E um dos requisitos exigidos por lei é o cumprimento do preço de venda de combustíveis ao público, estipulado pelo decreto 45/2012, de 28 de Dezembro, que no seu artigo 69 diz que compete à Autoridade Reguladora de Energia determinar o preço de venda ao público a praticar em todo o território nacional.
Mas não é o que acontece. A nossa equipa de investigação conseguiu identificar três bombas na cidade de Nampula que aceitam descontos a partir de um certo volume de abastecimento.
Há desconto para casos de abastecimento em grandes quantidades? Questionamos o funcionário da bomba, ao que respondeu: “só falando com o boss”, mas é possível ter desconto, insistimos, e a resposta foi categórica: “é possível”.
No segundo ponto, um dos intermediários, por sinal estrangeiro, parecia desconfiado e remete-nos ao seu chefe. “Se forem camiões para uma empresa, é melhor sentar e discutir com o patrão”.
Na terceira bomba, a negociação é feita no escritório, e também há confirmação de desconto de dois meticais por litro para um abastecimento a partir de 100 litros. “Para 100 litros vou dar dois meticais de desconto”.
A Associação dos Revendedores de Combustível diz que a existência de bombas que fazem descontos não só é contra a lei, como também configura uma concorrência desleal.
“A margem de lucro estipulada pelo Governo é de 6,15 meticais neste momento, incluindo o IVA. Então, não se justifica ter um desconto acima de 6,12 meticais, e isso é o que acontece e muitas das vezes, as bombas que fazem isso são de linha branca, aquelas que não estão associadas a uma marca”, avançou Fayade Hassam, da Associação de Revendedores de Combustíveis.
Perante estes factos, o director do Serviço Provincial de Infra-Estruturas reconheceu que o esquema está tão sofisticado que consegue enganar os fiscais. “O que tem acontecido muitas vezes é que as nossas equipas de fiscalização passam nos locais e apanham as tabelas fixadas por lei, mas o que nos apercebemos é que fixam aquelas tabelas, mas quando aparece um cliente que quer combustível em grandes quantidades eles acabam fazendo uma redução.
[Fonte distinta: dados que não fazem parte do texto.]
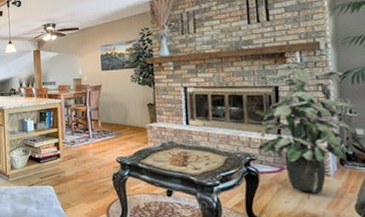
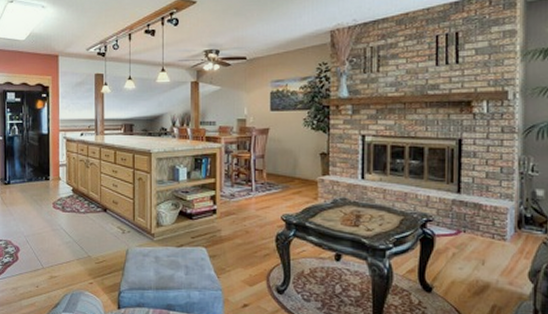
indoor plant: present [255,63,356,193] -> none [436,113,537,258]

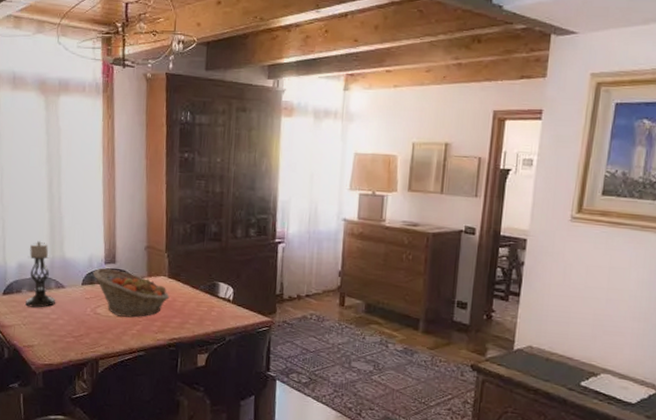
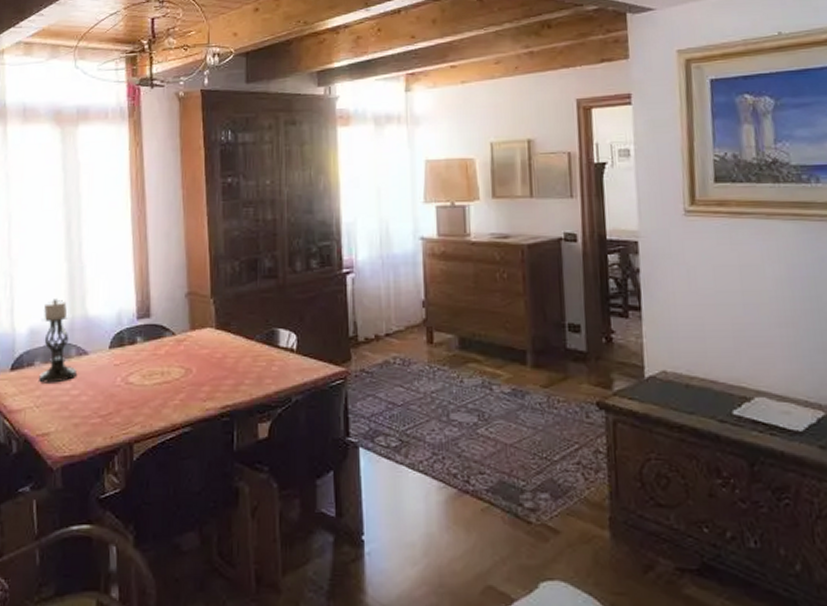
fruit basket: present [92,268,170,318] -> none [122,324,219,384]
Mas estamos a trabalhar para podermos perceber quais são as bombas que estão a fazer esta promoção”, concluiu Do Rosário.
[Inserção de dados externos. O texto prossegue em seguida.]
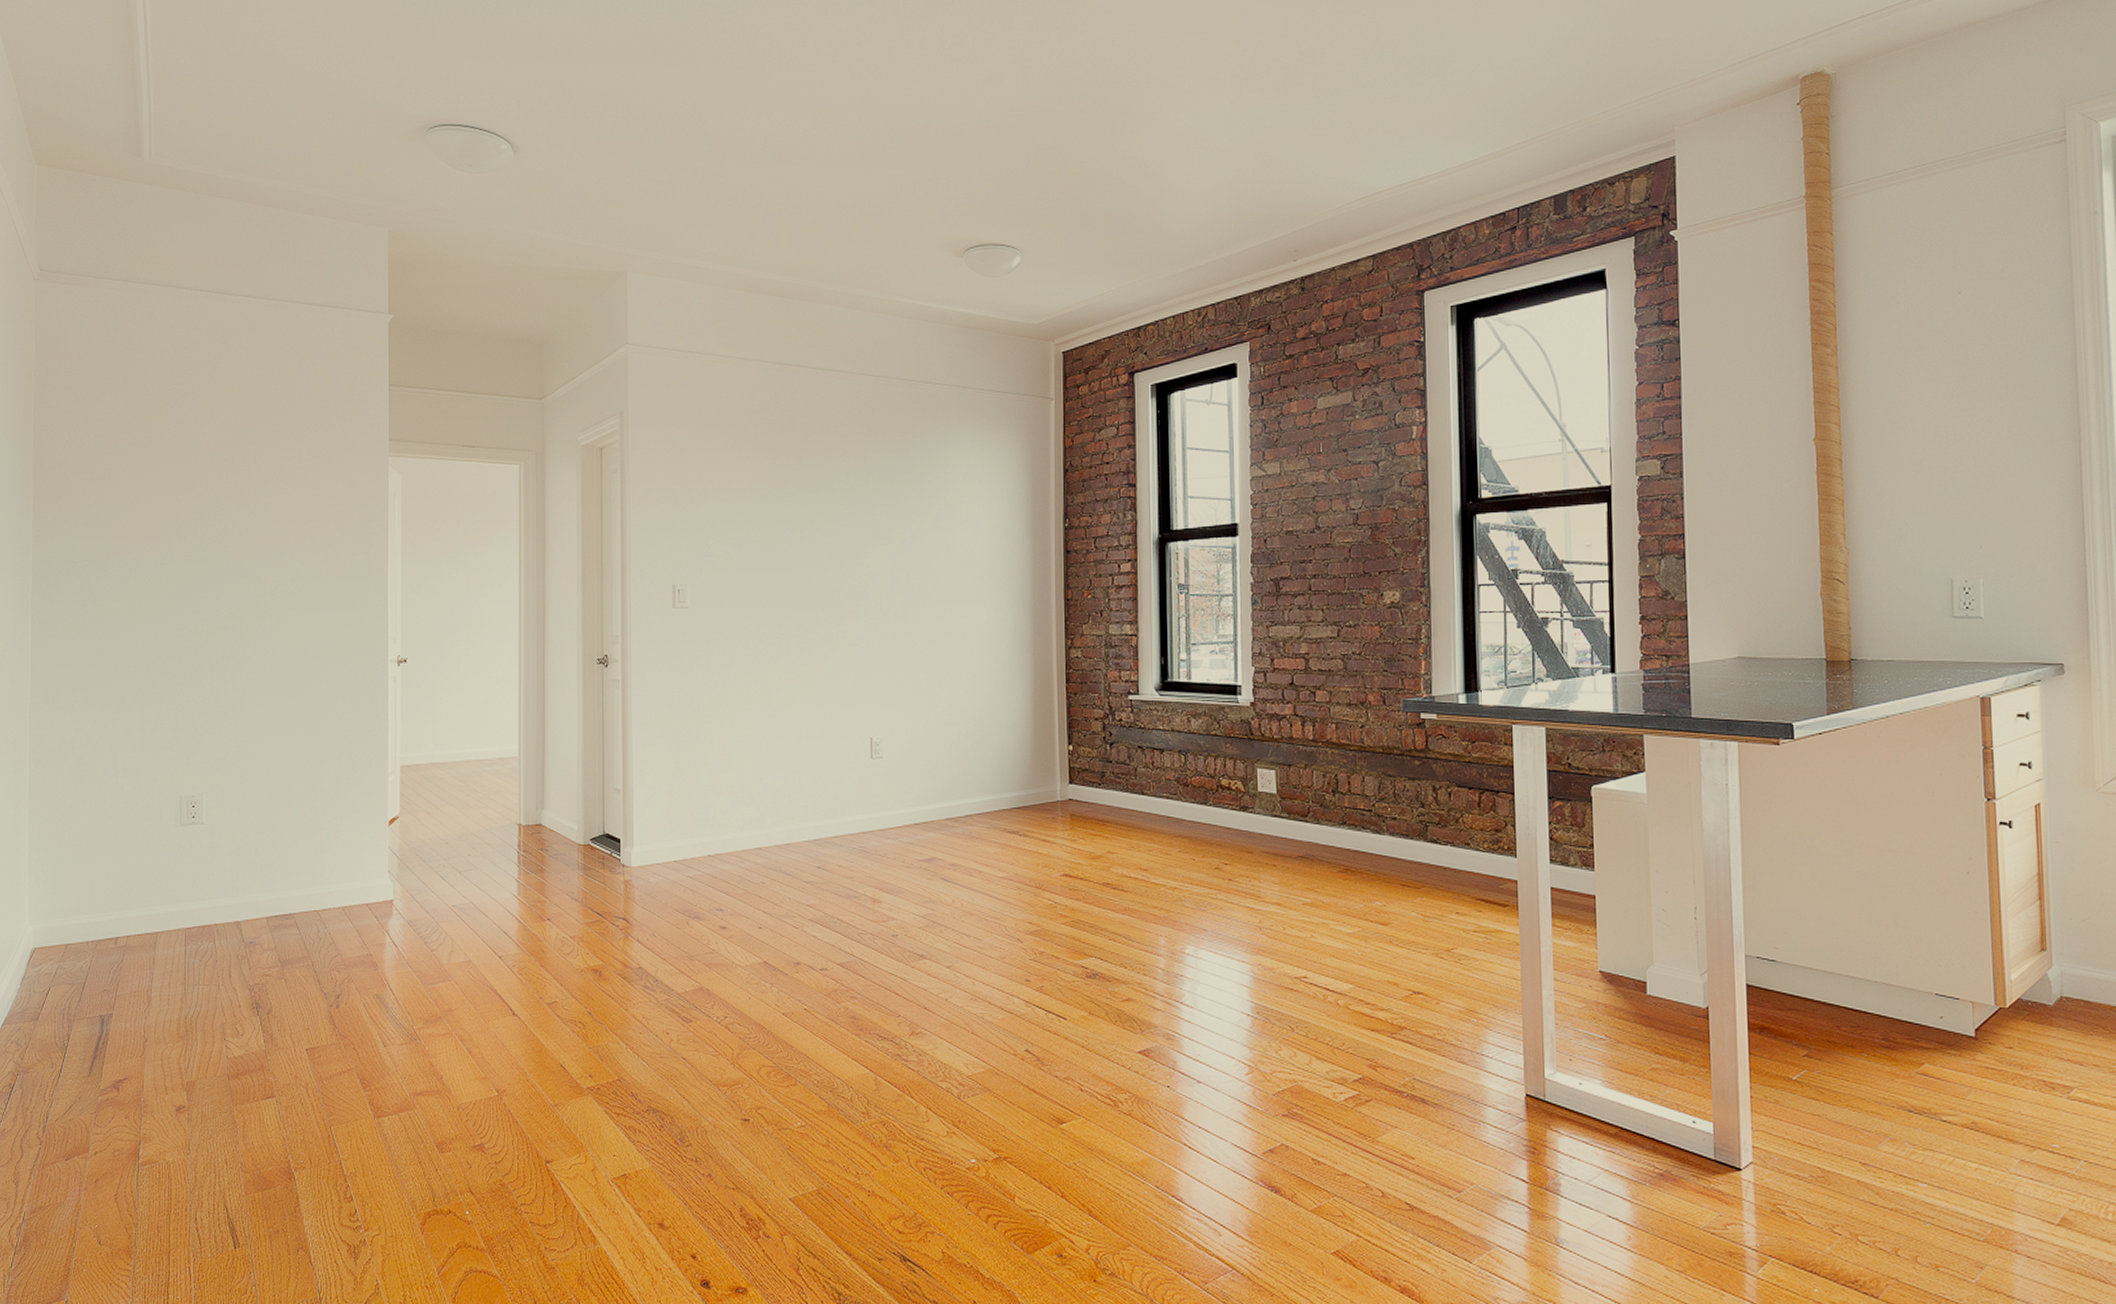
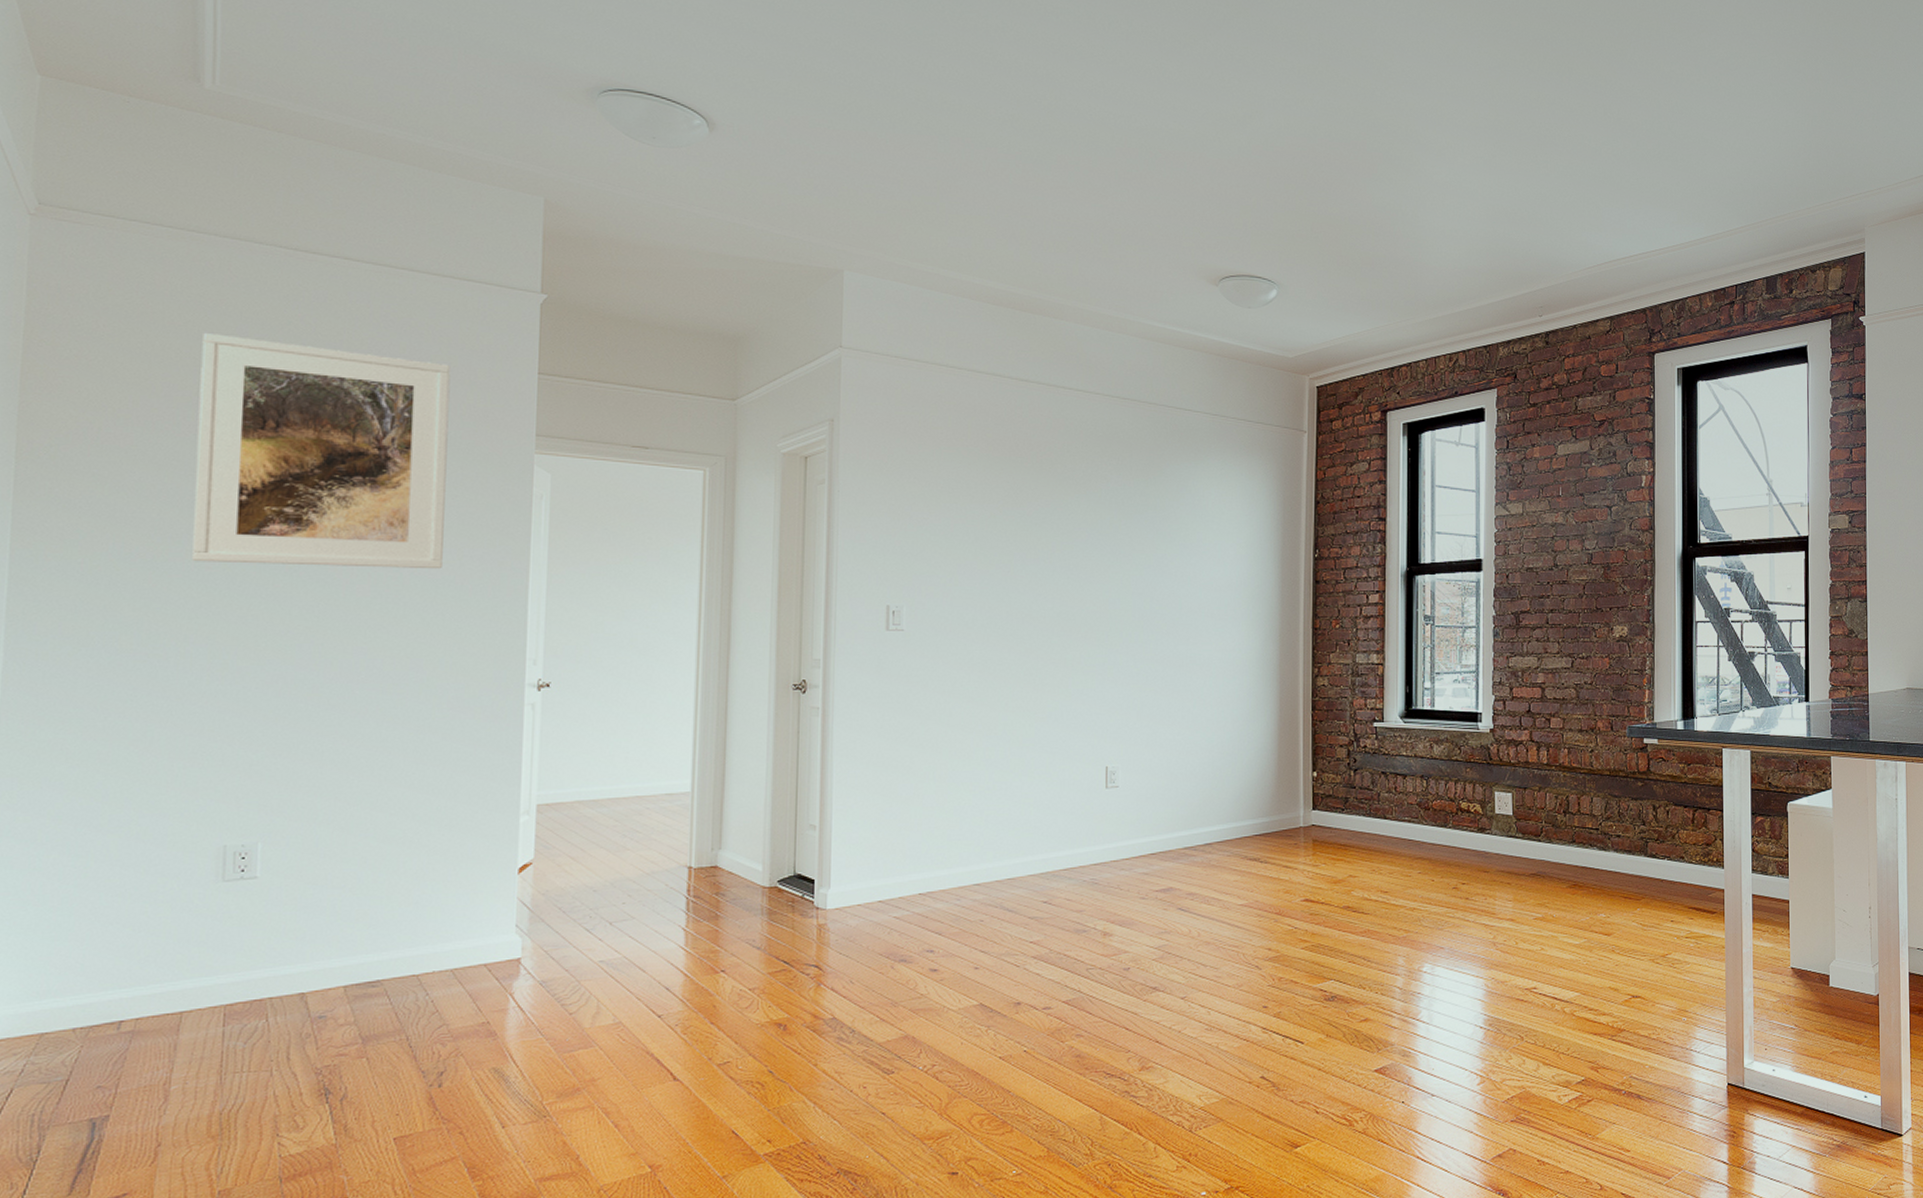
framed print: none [150,367,324,561] -> present [192,332,451,570]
Os terminais oceânicos de combustíveis podem ser uma das fontes que alimentam o circuito informal de combustível, onde saem grandes quantidades de combustível que depois é vendido a preços baixos no mercado paralelo. Em Julho deste ano, foi frustrado um suposto esquema de saída de combustível.
Tratou-se de 220 mil litros de gasolina avaliada em cerca de 14 milhões de meticais. A acção começou nos armazéns da Petromoc na Beira, onde foram requisitados por uma empresa que manuseia combustíveis 240 mil litros de combustível para o abastecimento de um navio internacional que estava atracado no Porto de Pesca da Beira.
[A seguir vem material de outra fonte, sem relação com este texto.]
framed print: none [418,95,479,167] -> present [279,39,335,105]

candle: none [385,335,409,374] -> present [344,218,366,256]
“Os seis camiões que transportavam cerca de 240 mil litros de combustível não foram totalmente destinados a este navio. Parte desse combustível foi abastecido ao navio, mas outra parte ia para o descaminho”, disse na altura António Camacho, porta-voz das Alfândegas de Moçambique na Beira.
O responsável da Petromoc na Beira, António Camacho, disse na ocasião, que a sua instituição não estava envolvida no descaminho de combustível, e deu a seguinte justificação: “foi apenas um camião apreendido, e porque as Alfândegas acharam que o caminho seria o mesmo, apreendeu os outros três. O camião saiu sem autorização de um ponto para outro, que está na mesma área de jurisdição. Foi uma falha apenas de procedimento”.
Verdade ou não, o facto é que o negócio de combustíveis tem suscitado grande interesse de pessoas e empresas legais, assim como das redes que fazem parte do circuito paralelo. O investigador Raul Chambote avança: “quando em 2016 embarquei num estudo da tragédia de Caphirizange, o que nos foi apresentado publicamente pelos factos é que houve uma explosão por causa da pobreza; os jovens vão com bidões aqui e acolá para roubarem e comercializarem combustível, mas o estudo ensinou-me outra coisa: que o negócio de combustíveis não é de pobres. É um negócio controlado por gente muito poderosa, bastante influenciadora de processos e controla muito bem a fonte e o destino final onde estão os clientes”.